Effective range of M-16 300 yards. I can see people from there also in many armed forced (e.g. the Canadians) the rifles are equipt with scopes therefore making the enemy seem that much closer. Also remember that Most armies do not have the strict roles that the US does(to my knowledge). Most soldiers are just that, soldiers. And Pvt. Bloggins could easily be picked for a patrol or advance on an enemy posistion. 

Tony


----------



## kenposcum (Sep 25, 2002)

The real meaning of the commonly misinterpreted commandment "Thou Shalt Not Kill," is, "Thou Shalt Not Murder."
Killing is a neutral act; if so and so is trying to kill me, or if we're on opposite sides during war, then I'm killing him, not MURDERING him.  Murder is different...it's killing without real justification.
The explanation of this dichotomy was used to help returning soldiers cope with the unimagineable(to me, anyway) stress and psychological trauma of having killed another human being.
Lt.
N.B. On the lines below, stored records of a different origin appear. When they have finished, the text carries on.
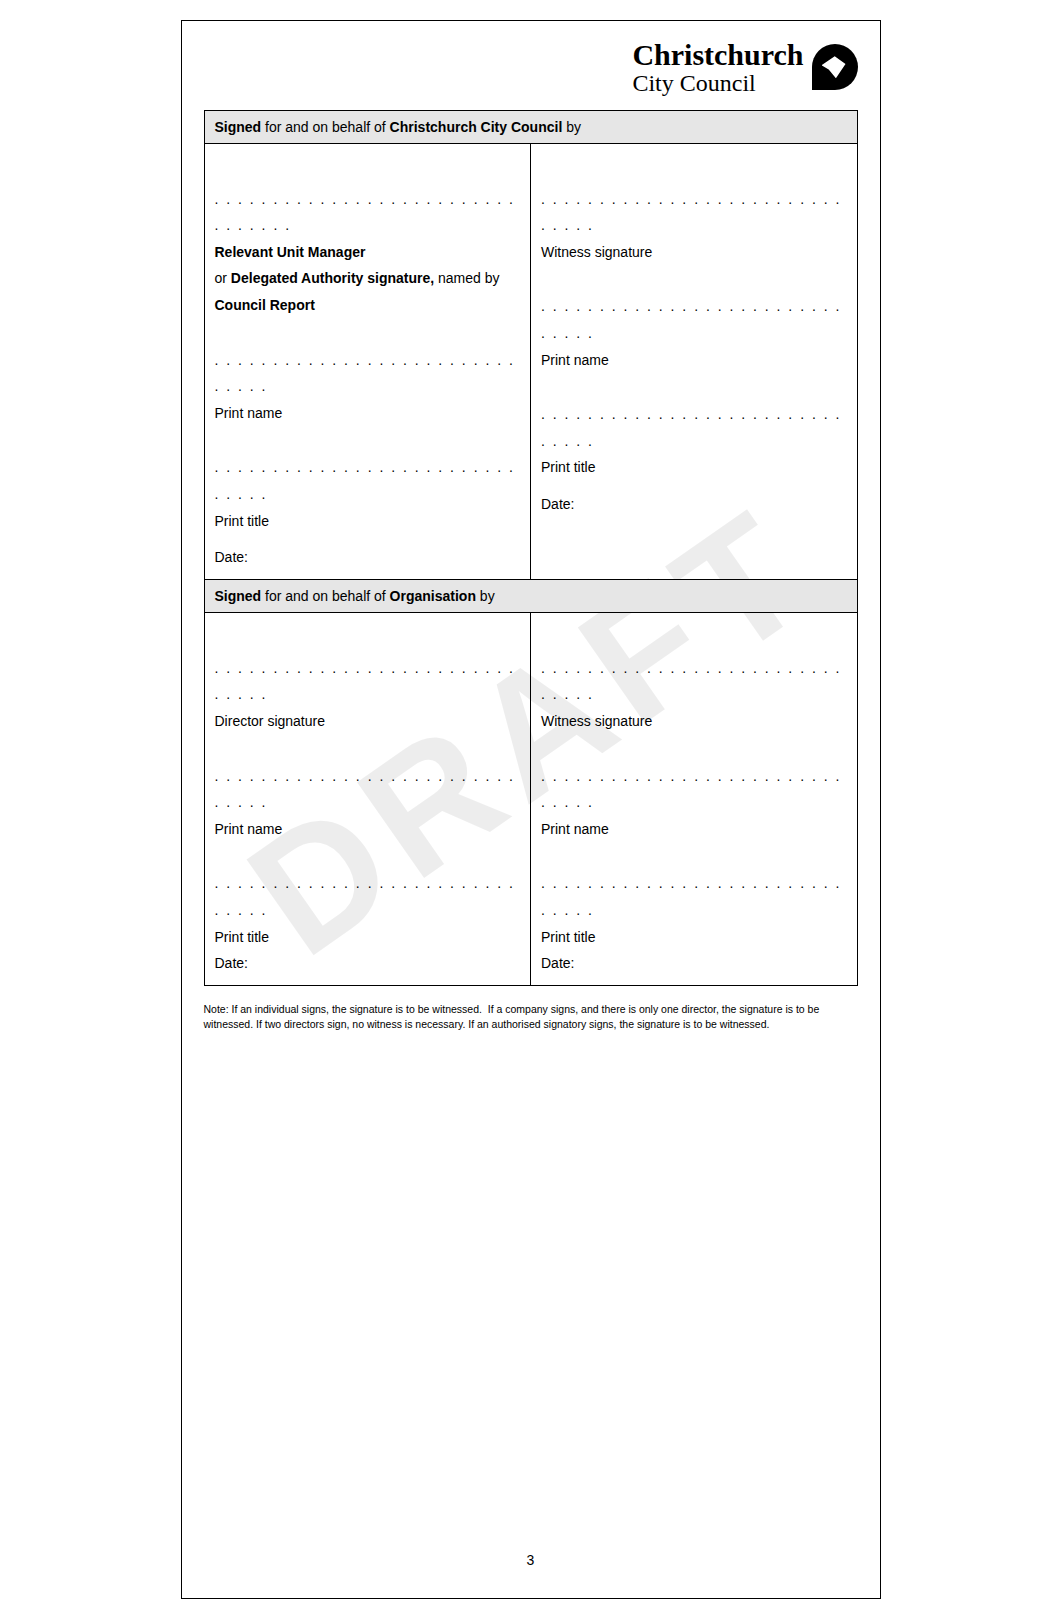DRAFT
Christchurch
City Council
| Signed for and on behalf of Christchurch City Council by |
| . . . . . . . . . . . . . . . . . . . . . . . . . . . . . . . . . Relevant Unit Manager or Delegated Authority signature, named by Council Report . . . . . . . . . . . . . . . . . . . . . . . . . . . . . . . Print name . . . . . . . . . . . . . . . . . . . . . . . . . . . . . . . Print title Date: | . . . . . . . . . . . . . . . . . . . . . . . . . . . . . . . Witness signature . . . . . . . . . . . . . . . . . . . . . . . . . . . . . . . Print name . . . . . . . . . . . . . . . . . . . . . . . . . . . . . . . Print title Date: |
| Signed for and on behalf of Organisation by |
| . . . . . . . . . . . . . . . . . . . . . . . . . . . . . . . Director signature . . . . . . . . . . . . . . . . . . . . . . . . . . . . . . . Print name . . . . . . . . . . . . . . . . . . . . . . . . . . . . . . . Print title Date: | . . . . . . . . . . . . . . . . . . . . . . . . . . . . . . . Witness signature . . . . . . . . . . . . . . . . . . . . . . . . . . . . . . . Print name . . . . . . . . . . . . . . . . . . . . . . . . . . . . . . . Print title Date: |
Note: If an individual signs, the signature is to be witnessed. If a company signs, and there is only one director, the signature is to be witnessed. If two directors sign, no witness is necessary. If an authorised signatory signs, the signature is to be witnessed.
3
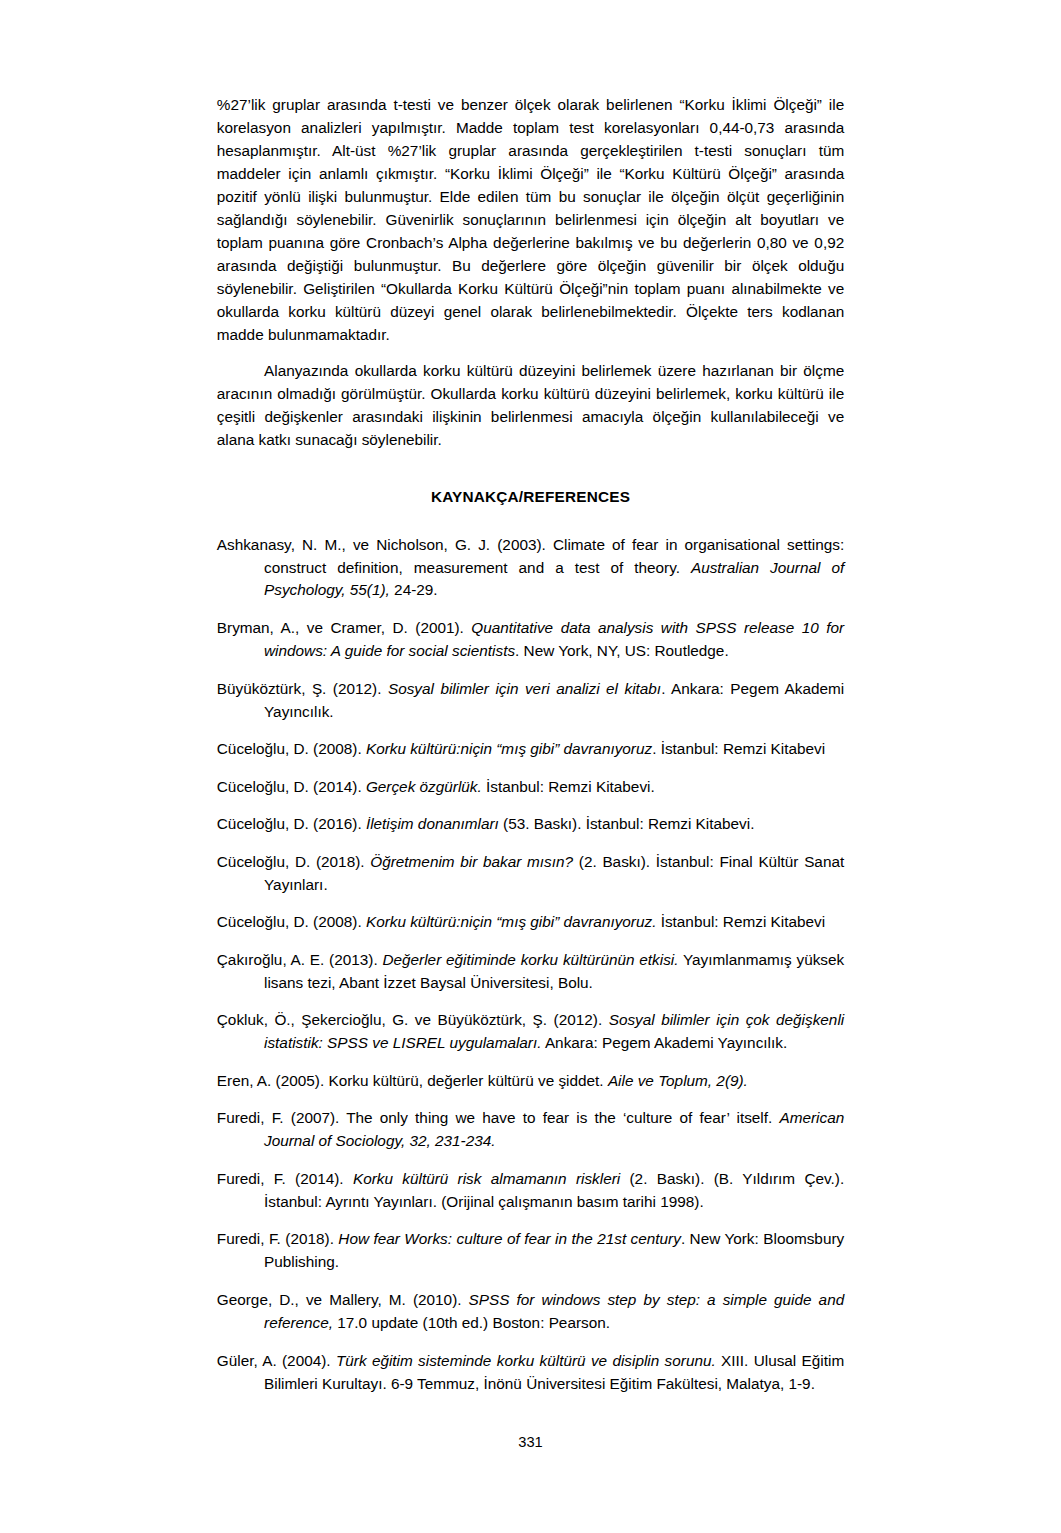%27’lik gruplar arasında t-testi ve benzer ölçek olarak belirlenen “Korku İklimi Ölçeği” ile korelasyon analizleri yapılmıştır. Madde toplam test korelasyonları 0,44-0,73 arasında hesaplanmıştır. Alt-üst %27’lik gruplar arasında gerçekleştirilen t-testi sonuçları tüm maddeler için anlamlı çıkmıştır. “Korku İklimi Ölçeği” ile “Korku Kültürü Ölçeği” arasında pozitif yönlü ilişki bulunmuştur. Elde edilen tüm bu sonuçlar ile ölçeğin ölçüt geçerliğinin sağlandığı söylenebilir. Güvenirlik sonuçlarının belirlenmesi için ölçeğin alt boyutları ve toplam puanına göre Cronbach’s Alpha değerlerine bakılmış ve bu değerlerin 0,80 ve 0,92 arasında değiştiği bulunmuştur. Bu değerlere göre ölçeğin güvenilir bir ölçek olduğu söylenebilir. Geliştirilen “Okullarda Korku Kültürü Ölçeği”nin toplam puanı alınabilmekte ve okullarda korku kültürü düzeyi genel olarak belirlenebilmektedir. Ölçekte ters kodlanan madde bulunmamaktadır.
Alanyazında okullarda korku kültürü düzeyini belirlemek üzere hazırlanan bir ölçme aracının olmadığı görülmüştür. Okullarda korku kültürü düzeyini belirlemek, korku kültürü ile çeşitli değişkenler arasındaki ilişkinin belirlenmesi amacıyla ölçeğin kullanılabileceği ve alana katkı sunacağı söylenebilir.
KAYNAKÇA/REFERENCES
Ashkanasy, N. M., ve Nicholson, G. J. (2003). Climate of fear in organisational settings: construct definition, measurement and a test of theory. Australian Journal of Psychology, 55(1), 24-29.
Bryman, A., ve Cramer, D. (2001). Quantitative data analysis with SPSS release 10 for windows: A guide for social scientists. New York, NY, US: Routledge.
Büyüköztürk, Ş. (2012). Sosyal bilimler için veri analizi el kitabı. Ankara: Pegem Akademi Yayıncılık.
Cüceloğlu, D. (2008). Korku kültürü:niçin “mış gibi” davranıyoruz. İstanbul: Remzi Kitabevi
Cüceloğlu, D. (2014). Gerçek özgürlük. İstanbul: Remzi Kitabevi.
Cüceloğlu, D. (2016). İletişim donanımları (53. Baskı). İstanbul: Remzi Kitabevi.
Cüceloğlu, D. (2018). Öğretmenim bir bakar mısın? (2. Baskı). İstanbul: Final Kültür Sanat Yayınları.
Cüceloğlu, D. (2008). Korku kültürü:niçin “mış gibi” davranıyoruz. İstanbul: Remzi Kitabevi
Çakıroğlu, A. E. (2013). Değerler eğitiminde korku kültürünün etkisi. Yayımlanmamış yüksek lisans tezi, Abant İzzet Baysal Üniversitesi, Bolu.
Çokluk, Ö., Şekercioğlu, G. ve Büyüköztürk, Ş. (2012). Sosyal bilimler için çok değişkenli istatistik: SPSS ve LISREL uygulamaları. Ankara: Pegem Akademi Yayıncılık.
Eren, A. (2005). Korku kültürü, değerler kültürü ve şiddet. Aile ve Toplum, 2(9).
Furedi, F. (2007). The only thing we have to fear is the ‘culture of fear’ itself. American Journal of Sociology, 32, 231-234.
Furedi, F. (2014). Korku kültürü risk almamanın riskleri (2. Baskı). (B. Yıldırım Çev.). İstanbul: Ayrıntı Yayınları. (Orijinal çalışmanın basım tarihi 1998).
Furedi, F. (2018). How fear Works: culture of fear in the 21st century. New York: Bloomsbury Publishing.
George, D., ve Mallery, M. (2010). SPSS for windows step by step: a simple guide and reference, 17.0 update (10th ed.) Boston: Pearson.
Güler, A. (2004). Türk eğitim sisteminde korku kültürü ve disiplin sorunu. XIII. Ulusal Eğitim Bilimleri Kurultayı. 6-9 Temmuz, İnönü Üniversitesi Eğitim Fakültesi, Malatya, 1-9.
331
Grossman also states in his book that there is an estimated 2-4% of the population who has no compunctions whatsoever about killing.  For these individuals, dehumanization of the victim is not important...he cites a letter from an Australian soldier in WWI writing to his father, describing bayoneting enemies as "great sport...you stick the blade in and their eyes stick out like prawns."  
I don't know how much of this is actually on-topic, but I wanted to stick in another two pennies.:asian:


----------



## tmanifold (Sep 25, 2002)

> _Originally posted by kenposcum _
> 
> *The real meaning of the commonly misinterpreted commandment "Thou Shalt Not Kill," is, "Thou Shalt Not Murder."
> Killing is a neutral act; if so and so is trying to kill me, or if we're on opposite sides during war, then I'm killing him, not MURDERING him.  Murder is different...it's killing without real justification.
> *


I totally agree on this point. However, as you said most people take it as "I should not kill, for what ever reason".  Dehumanizing is just a mental survival mechinism for most people.

Tony


----------



## Chiduce (Sep 25, 2002)

> _Originally posted by tmanifold _
> 
> *
> 
> ...


 The maximum effective range of the M-16A1 Rife is 460 Meters or well over 500 yards! 
Sincerely, In Humility;
Chiduce!


----------



## tmanifold (Sep 25, 2002)

> _Originally posted by Chiduce _
> 
> * The maximum effective range of the M-16A1 Rife is 460 Meters or well over 500 yards!
> Sincerely, In Humility;
> Chiduce! *



300 meters sighted fire  out to 600 for covering type fire.(CDN Pam)

Basically the m-16 and its Variants (We used a version made by Demarco(sp?) which we designate the c-7) are just about moa capable but more commonly under 5inchs is good. so at 300 meters one is firing over 15 inch groups possible the largest a group could get and stay effective 400m would give 20 which is unacceptable for sighted fire. So I think that the weapon itself could be accurate to say 600m but I think 300m is a good, realistic maximum. 

Anyhow, I think we are a little of topic. 

Tony

Ps. My math may be wrong here in terms of groups but I think it is right.


----------



## Shadow Hunter (Jul 18, 2003)

Dehumanizing has been around since the earliest times. But after WWII there were studies that found only a very small minority of soldiers actually fired their weapons.

So by the time the Vietnam conflist came around the changed the targets to ones that started looking a lot more human, faces and all. They also issued a weapon that was most usefull at close range. In many ways, they got the soldiers used to not just firing a weapon, but used to the idea of firing a weapon at a human.

Result, the amount of soldiers willing to shoot at and kill the enemy went way up.

There are ways of turning typical people into efficient killers. But it is not cost effective, nor are most goverments willing to turn large numbers of their general troops into cold blooded killers.


----------



## hardheadjarhead (Oct 23, 2003)

Bayonetting a guy in the back doesn't necessarily reflect an unwillingness to look him in the eye...or an attempt to dehumanize the victim.

ITS SAFER.  

The guy can't bayonet/shoot you when you're behind him.

If he's engaged against a fellow soldier, it is safer to bayonet him than to shoot him...as the bullet will go through him and into your bud.  During altercations where a bayonet is used it was likely to be a melee with large numbers of troops overunning a position.  People bayoneted those fleeing, or as mentioned, those they could approach without risk.  One doesn't square off with a guy face to face when one can just stick a guy from behind.

----------------------------------

The maximum effective range of the M-16 is 460 meters.  300 meters is considered the standard maximum range of engagement in most battlefield scenarios.  The weapon is considered effective at the former range, but it is anticipated it will be used at the lesser range.

---------------------------------------

I'm not comfortable with Grossman's book.  He references "All Quiet On the Western Front" in one chapter...if I recall he was using it to illustrate a point concerning the emotional trauma of the battlefield.  This is a work of fiction, folks.  The way he references it, one would think it was a factual account...and some readers might not have read AQOTWF and not know it was a novel.  

He uses anecdotal accounts and personal reflections of veterans for support of his premises.  I didn't see a lot of hard data in his work...but saw a lot of speculation.  



Regards,

Steve Scott


----------